Because they probably allow for better individualisation of training prescription.

Because they may be a way to empirically explain a greater portion of variance in NIRS measurement between individuals.

But mostly because they hint at some interesting and so-far unexplained, but apparently systematic physiological variance. And unexplained variation means we still have things to learn about human physiological response to exercise.

NIRS expands the spotlight under which we can observe physiology in vivo and in situ during exercise. We are still learning (or at least, I am still learning) about what a lot of our observations mean.
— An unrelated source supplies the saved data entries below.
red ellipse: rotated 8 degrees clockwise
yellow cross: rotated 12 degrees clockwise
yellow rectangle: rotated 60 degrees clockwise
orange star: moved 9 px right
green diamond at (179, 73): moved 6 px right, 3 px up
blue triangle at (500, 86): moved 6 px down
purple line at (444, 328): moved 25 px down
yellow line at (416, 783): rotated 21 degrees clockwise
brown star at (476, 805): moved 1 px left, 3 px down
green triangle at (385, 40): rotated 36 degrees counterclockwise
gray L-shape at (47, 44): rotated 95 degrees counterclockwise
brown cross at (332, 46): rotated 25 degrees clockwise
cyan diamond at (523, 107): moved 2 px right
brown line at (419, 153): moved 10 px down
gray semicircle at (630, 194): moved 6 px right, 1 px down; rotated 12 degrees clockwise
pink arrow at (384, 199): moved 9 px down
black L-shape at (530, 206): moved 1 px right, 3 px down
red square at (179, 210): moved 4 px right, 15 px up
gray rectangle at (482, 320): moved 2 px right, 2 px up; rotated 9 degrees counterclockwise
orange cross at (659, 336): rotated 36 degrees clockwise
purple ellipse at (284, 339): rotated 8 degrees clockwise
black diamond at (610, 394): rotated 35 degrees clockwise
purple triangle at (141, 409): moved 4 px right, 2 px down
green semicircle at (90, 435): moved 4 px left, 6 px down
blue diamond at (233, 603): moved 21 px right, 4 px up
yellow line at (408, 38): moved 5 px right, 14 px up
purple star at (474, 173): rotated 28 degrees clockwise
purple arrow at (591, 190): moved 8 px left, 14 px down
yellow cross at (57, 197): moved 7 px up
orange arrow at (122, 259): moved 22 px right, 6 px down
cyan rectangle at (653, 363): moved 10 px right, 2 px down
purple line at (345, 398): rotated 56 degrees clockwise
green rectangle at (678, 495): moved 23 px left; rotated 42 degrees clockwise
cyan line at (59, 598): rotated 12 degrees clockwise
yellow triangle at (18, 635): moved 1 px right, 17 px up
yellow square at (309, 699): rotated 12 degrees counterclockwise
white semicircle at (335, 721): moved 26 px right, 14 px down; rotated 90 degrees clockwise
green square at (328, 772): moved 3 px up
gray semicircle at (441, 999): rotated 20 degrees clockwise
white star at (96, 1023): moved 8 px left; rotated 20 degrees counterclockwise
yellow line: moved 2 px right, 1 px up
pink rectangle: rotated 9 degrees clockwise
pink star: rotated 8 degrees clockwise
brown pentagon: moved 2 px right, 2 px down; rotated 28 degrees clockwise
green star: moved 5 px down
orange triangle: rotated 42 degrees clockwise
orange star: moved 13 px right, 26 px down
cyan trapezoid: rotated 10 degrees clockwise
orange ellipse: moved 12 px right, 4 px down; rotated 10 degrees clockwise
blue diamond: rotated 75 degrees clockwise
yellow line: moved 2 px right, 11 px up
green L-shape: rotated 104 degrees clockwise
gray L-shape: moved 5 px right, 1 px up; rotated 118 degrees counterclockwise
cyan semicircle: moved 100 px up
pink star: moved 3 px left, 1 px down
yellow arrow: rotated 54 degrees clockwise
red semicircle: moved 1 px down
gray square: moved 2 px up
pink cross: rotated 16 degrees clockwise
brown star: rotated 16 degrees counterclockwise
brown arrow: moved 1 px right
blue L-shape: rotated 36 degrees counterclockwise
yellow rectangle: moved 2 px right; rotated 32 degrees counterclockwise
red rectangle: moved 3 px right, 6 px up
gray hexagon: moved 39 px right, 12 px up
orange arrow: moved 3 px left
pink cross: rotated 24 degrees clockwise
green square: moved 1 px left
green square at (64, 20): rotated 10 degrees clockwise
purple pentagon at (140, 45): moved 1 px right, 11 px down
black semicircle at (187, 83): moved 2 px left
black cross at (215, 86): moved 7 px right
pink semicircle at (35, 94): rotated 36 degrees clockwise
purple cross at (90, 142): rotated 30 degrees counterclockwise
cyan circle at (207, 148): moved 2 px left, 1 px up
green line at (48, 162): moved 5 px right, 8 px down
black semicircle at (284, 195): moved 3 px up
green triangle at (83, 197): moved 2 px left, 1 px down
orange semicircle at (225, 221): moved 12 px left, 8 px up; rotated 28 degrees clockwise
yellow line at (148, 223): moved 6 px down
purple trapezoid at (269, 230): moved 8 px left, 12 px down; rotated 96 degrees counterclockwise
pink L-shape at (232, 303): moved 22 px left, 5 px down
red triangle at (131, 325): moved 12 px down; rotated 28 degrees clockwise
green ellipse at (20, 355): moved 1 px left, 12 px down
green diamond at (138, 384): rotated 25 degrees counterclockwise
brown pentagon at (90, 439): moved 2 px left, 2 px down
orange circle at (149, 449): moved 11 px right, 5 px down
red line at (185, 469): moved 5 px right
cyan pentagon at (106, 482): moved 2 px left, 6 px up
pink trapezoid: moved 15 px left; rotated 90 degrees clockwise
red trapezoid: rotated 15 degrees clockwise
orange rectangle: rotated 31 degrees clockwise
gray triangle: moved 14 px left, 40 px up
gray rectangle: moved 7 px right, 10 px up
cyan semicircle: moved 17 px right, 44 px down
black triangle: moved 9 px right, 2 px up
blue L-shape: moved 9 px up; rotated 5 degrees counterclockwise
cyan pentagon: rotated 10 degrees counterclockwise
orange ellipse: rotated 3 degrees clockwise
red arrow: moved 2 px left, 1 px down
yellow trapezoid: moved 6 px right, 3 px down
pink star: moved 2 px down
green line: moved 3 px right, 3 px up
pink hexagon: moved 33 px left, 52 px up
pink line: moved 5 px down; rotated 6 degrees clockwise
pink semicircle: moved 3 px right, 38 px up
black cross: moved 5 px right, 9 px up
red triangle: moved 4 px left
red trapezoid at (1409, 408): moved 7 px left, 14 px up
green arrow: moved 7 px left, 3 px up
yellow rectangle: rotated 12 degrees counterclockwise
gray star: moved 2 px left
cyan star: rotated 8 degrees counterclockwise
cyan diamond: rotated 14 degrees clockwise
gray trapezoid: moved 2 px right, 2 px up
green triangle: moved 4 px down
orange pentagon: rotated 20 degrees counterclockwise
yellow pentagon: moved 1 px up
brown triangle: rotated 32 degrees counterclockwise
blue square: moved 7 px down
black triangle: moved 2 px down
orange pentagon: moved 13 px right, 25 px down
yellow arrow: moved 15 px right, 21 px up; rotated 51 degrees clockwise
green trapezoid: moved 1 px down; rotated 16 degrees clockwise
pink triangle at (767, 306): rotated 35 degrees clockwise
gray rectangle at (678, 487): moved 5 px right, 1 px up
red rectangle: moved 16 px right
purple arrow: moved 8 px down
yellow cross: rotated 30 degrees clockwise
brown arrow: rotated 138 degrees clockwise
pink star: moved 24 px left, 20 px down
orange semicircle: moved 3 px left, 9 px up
3 thoughts on “Muscle Oxygenation Response Profiles during 5-1 Cycling Assessment

  1. Maybe two profiles in same athlete but different sports? Like Parabolic in cycling and monotonic on rower , maybe because more muscle massa involved

    Like

    1. Very possible! This came up in a twitter conversation recently

      https://mobile.twitter.com/EliasLehtonen/status/1578010536180154369

      Something I didn’t discuss in the article is how non-locomotor muscles show more parabolic profiles. Which suggests that maybe ‘parabolic’ SmO2 profile is driven by lower metabolic priority tissue. So then we would probably expect different recruitment patterns in other exercise modalities, or different metabolic priorities with more or less involved muscle mass, to present more parabolic or monotonic profiles.

      Andri Feldmann just published a study looking at runners & cyclists and discussed these profiles, but I believe only observed them in cycling

      https://pubmed.ncbi.nlm.nih.gov/36157967/

      What do you think? What might lower body & upper body muscle sites look like in rowing?